Making hay while the sun shines means being indoors for me. It’s a fine warm spring day and I very much want to cycle in the countryside. But I had a legal text on patent law to do this morning and the final part of a company’s interim report to polish off now so maybe tomorrow.
My appetite for travel got whetted this morning by a discussion with one of my children about the origin of some place names in Provence. In the course of this, I discovered that one of the leading French/Provencal place name researchers was greatly influenced by a German, Hermann Gröhler (1862-1958), Gröhler’s special interests included pre-Celtic influences on place names. He was presumably on the verge of retirement before the “gleichschaltung” – I wonder what happened to research into French and English at German universities in this period.
The German influence on French place name research is an amusing parallel to Dorset´s place names where major research work took place at the Swedish universities of Lund and Uppsala in the years before and after the second world war, I’ll write about this time some time when I get around to it! (hopefully amusing anyway unless there were darker forces at work to show that the northern French were “really Germans”, bearing in mind the special treatment of parts of northern France in the war which were separately administered and not controlled by Vichy or administered together with the other German occupied areas of France).
I want to learn more about the way that Provencal differs from northern French, to see what words from the Franks “ took over” in northern French. The differing impact of German on the western European languages is fascinating. How the Anglo-Saxons largely obliterated the Celtic heritage from most of England (apart from the rivers, some places names and brock the badger), leaving Early English a very Germanic language. And then the Latin languages resurfaced, Latin itself through the church and Norman French through the Norman invasion with the English elite French-speaking for almost three centuries; the end result being that English is the most Latin of the Germanic languages.
The picture is different in France where I think there was more of a merger between the old Celtic language, Gallois and Latin. There was a heavy German input from the Franks, perhaps often disguised by French orthography, so that French became the most Germanic of the Latin languages.
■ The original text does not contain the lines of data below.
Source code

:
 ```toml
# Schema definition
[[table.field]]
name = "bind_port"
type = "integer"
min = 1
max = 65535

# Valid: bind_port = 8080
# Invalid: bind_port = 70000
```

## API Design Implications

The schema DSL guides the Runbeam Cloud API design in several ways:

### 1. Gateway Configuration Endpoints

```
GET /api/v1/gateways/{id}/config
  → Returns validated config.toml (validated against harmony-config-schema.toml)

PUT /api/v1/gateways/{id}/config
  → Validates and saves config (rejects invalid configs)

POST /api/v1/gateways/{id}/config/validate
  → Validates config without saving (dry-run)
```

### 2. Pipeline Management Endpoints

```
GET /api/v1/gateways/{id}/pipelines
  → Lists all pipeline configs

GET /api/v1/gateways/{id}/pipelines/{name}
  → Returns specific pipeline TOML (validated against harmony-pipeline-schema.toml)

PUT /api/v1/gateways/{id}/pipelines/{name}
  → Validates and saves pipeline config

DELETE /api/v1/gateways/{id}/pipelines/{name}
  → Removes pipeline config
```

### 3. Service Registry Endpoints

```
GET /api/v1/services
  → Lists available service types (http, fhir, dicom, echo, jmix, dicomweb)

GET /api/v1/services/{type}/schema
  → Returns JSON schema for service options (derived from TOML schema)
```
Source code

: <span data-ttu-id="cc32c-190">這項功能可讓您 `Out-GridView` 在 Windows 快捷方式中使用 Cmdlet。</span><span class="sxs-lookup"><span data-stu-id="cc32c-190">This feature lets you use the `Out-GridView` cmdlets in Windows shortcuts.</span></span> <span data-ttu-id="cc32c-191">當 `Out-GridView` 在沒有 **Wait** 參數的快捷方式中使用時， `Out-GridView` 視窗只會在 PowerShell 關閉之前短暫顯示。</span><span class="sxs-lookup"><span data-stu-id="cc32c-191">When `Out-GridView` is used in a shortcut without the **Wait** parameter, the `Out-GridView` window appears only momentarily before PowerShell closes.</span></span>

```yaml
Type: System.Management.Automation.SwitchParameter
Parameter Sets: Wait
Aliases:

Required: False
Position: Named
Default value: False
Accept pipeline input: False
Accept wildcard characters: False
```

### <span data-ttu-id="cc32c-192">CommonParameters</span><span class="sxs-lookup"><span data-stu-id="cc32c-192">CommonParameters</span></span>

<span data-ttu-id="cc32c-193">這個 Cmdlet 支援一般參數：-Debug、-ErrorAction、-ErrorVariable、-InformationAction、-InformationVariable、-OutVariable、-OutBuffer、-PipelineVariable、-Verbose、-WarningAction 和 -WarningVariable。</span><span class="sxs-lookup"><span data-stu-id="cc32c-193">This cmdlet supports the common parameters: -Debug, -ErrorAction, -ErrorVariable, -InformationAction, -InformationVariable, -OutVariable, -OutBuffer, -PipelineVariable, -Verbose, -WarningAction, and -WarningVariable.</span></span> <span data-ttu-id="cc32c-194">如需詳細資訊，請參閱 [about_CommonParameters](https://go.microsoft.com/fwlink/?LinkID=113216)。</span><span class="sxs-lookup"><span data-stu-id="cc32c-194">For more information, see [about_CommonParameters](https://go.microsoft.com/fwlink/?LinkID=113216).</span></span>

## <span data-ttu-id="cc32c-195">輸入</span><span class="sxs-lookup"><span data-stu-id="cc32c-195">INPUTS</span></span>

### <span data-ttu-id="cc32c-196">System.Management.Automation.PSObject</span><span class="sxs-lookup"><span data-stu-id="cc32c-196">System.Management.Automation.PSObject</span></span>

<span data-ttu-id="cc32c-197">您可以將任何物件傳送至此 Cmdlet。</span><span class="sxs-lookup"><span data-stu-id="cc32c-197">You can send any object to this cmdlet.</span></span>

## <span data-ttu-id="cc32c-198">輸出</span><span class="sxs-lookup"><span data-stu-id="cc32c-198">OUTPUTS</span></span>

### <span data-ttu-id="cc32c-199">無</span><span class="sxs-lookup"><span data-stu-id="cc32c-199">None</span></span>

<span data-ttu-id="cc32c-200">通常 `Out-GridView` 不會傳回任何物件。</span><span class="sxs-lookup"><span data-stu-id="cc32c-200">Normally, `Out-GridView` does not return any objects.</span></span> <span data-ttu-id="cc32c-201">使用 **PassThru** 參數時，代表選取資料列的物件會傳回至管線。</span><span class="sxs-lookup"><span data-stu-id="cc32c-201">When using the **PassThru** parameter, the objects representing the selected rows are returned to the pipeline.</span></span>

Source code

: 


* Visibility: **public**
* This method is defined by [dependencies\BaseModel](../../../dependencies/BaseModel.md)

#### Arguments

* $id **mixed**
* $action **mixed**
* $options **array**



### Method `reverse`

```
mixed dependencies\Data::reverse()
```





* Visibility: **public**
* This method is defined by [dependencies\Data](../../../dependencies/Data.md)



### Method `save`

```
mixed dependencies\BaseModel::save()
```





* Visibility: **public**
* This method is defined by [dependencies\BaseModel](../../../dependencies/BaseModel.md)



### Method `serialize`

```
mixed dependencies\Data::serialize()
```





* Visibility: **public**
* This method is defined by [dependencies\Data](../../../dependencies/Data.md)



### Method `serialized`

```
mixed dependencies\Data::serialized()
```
The pre-breakfast dip into Provencal introduced me to a couple of writers whom I want to know about.
I’ve been dipping into Swedish literature too stimulated by the street names around my house. To the west all the names are from Nordic mythology, which is rather fine. While to the east and south, the streets are all named after Swedish authors both of the canon and of minor repute. On my way to my early Sunday morning pick up at my local post office, I passed Värnlundsgatan (Värnlund Rd), which I’d been meaning to look up for some time, I learnt that Rudolf Värnlund (1900-1945) was one of the proletarian writers (Wikipedia claims that he was the first to depict Stockholm from a proletarian perspective but I think this is open to dispute). He was anyway a worker intellectual whose writings were often published in the anarchist magazine Brand but who also active in the social democrats. He died prematurely in a fire, possibly caused by his habit of smoking in bed. I’ve ordered a couple of his books from our local second hand internet book market (which I hope that Amazon’s new Swedish outfit doesn’t crush).
I’ve now had the first of my two jabs against covid-19 and in about six weeks time, I’ll be able to travel. I’ll longing to be back in the UK again but will probably have to quarantine for at least five days. I’ve got so used to my restricted existence that it requires effort to “re-think” and work out how I need to prepare to be out of Sweden for a while. One project that I’ve had in mind for some time is to make sure that I have access to my major translation aids in digital form to avoid lugging dictionaries around with me. For many years, I was spoilt by having a base in Islington where I had a bookshelf but I need alternative solutions now. It will be a project that will anyway quickly repay the time spent on it, not just for the UK but for my general mobility.